Almanya'nın Bonn'dan yayın yapan medya kuruluşu Deutsche Welle (DW)'nin haberine göre Trump, ABD'nin anlaşmadan çıkma şartlarıyla ilgili henüz bir politika tercihinde bulunmadı. Başkan, yeni imzalanmış uluslararası anlaşmaların bekleme süresi olan üç buçuk yıl bekleyebilir.
Alternatif seçenek ise 1992 tarihli Birleşmiş Milletler İklim Değişikliği Çerçeve Sözleşmesi'nden de çekilmek olabilir. Bu durumda ihbar tarihinden bir sene sonra ABD bu kurumdan ve işleyişinden tamamen ayrılmış olacak.
Yenilenebilir enerji üreten Amerikan şirketleri anlaşmadan çekilmeme yönünde görüş bildirmişti. İtalya'da geçen hafta yapılan G7 zirvesi sırasında önde gelen sanayi ülkelerinden altısının liderleri Trump'ı İklim Anlaşması'nın önemine ikna etmeye çalışmışlardı.

Türkiye'den Genç bir Çevre Mühendisi olarak ben ve oluşturduğumuz ekip ile katılmayı planladığımız ve bu konuda çalışmalar yaptığımız Kasım 2017'de yapılacak olan COP23Bonn oldukça sert geçeceğe benziyor.

Dünya'nın karbon salınımında ilk sıralarda olan ABD'nin anlaşmadan tamamen çekilmesiyle COP21 Paris Anlaşması'da hayal kırıklığına dönüşebilir.
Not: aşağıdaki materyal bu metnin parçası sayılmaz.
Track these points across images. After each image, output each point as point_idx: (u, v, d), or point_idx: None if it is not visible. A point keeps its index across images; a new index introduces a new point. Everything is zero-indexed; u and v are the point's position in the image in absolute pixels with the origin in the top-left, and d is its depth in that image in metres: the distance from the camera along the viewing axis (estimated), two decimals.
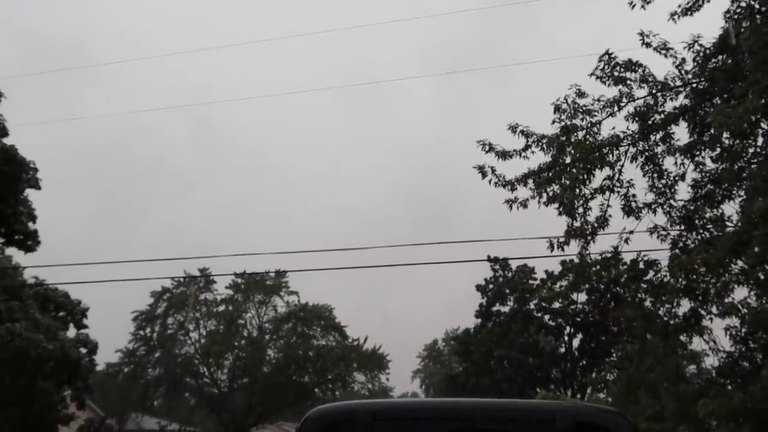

AB ve Çin'den Ortak Açıklama, 
Obama'dan tepki Geldi
İklim değişikliğine en çok olumsuz etkide bulunan imzacılardan Çin ve AB'nin Trump'ın açıklaması üzerine ortak bir bildiri yayınlaması bekleniyor.
ABD eski Başkanı ve Paris Anlaşması'nı imzalayan Barack Obama, "Amerikan liderliğinin olmadığı, hatta mevcut yönetimin geleceği reddeden bir avuç ulusa katıldığı bir ortamda, eyaletlerimizin, şehirlerimizin ve şirketlerimizin gelecek nesilleri ve elimizdeki tek gezeni korumak için öne atılıp ellerinden geleni yapacaklarına güvenim tam" diye yazılı açıklamada bulundu. Dünya tepkili, taraflar tepkilerini dile getiriyorlar..
Kısaca Paris İklim Anlaşması Nedir?
İklim değişikliğini kontrol altına alma ve küresel ısınmayı önleme amacıyla Paris'te 2015 yılında varılan mutabakatı 197 taraf ülkeden 147'si imzalamıştı. Anlaşma ile atmosferdeki sera etkisiyle ısınmanın sanayi öncesi çağa kıyasla +2 derecenin altında tutulması konusunda uzlaşılmıştı.
Sözleşmenin sürpriz katılımcısı o güne kadar benzer anlaşmaları imzalamaktan kaçınan ve dünyanın en büyük karbon salınımı yapan ülkesi Çin olmuştu.
Anlaşmada imzası olan ülkeler, küresel sera gazı emisyonunu düşürmeyi hedefliyor. Bu adım, fosil yakıtların yanması sonucu oluşan karbon diyoksit gazının da azaltılması anlamına geliyor.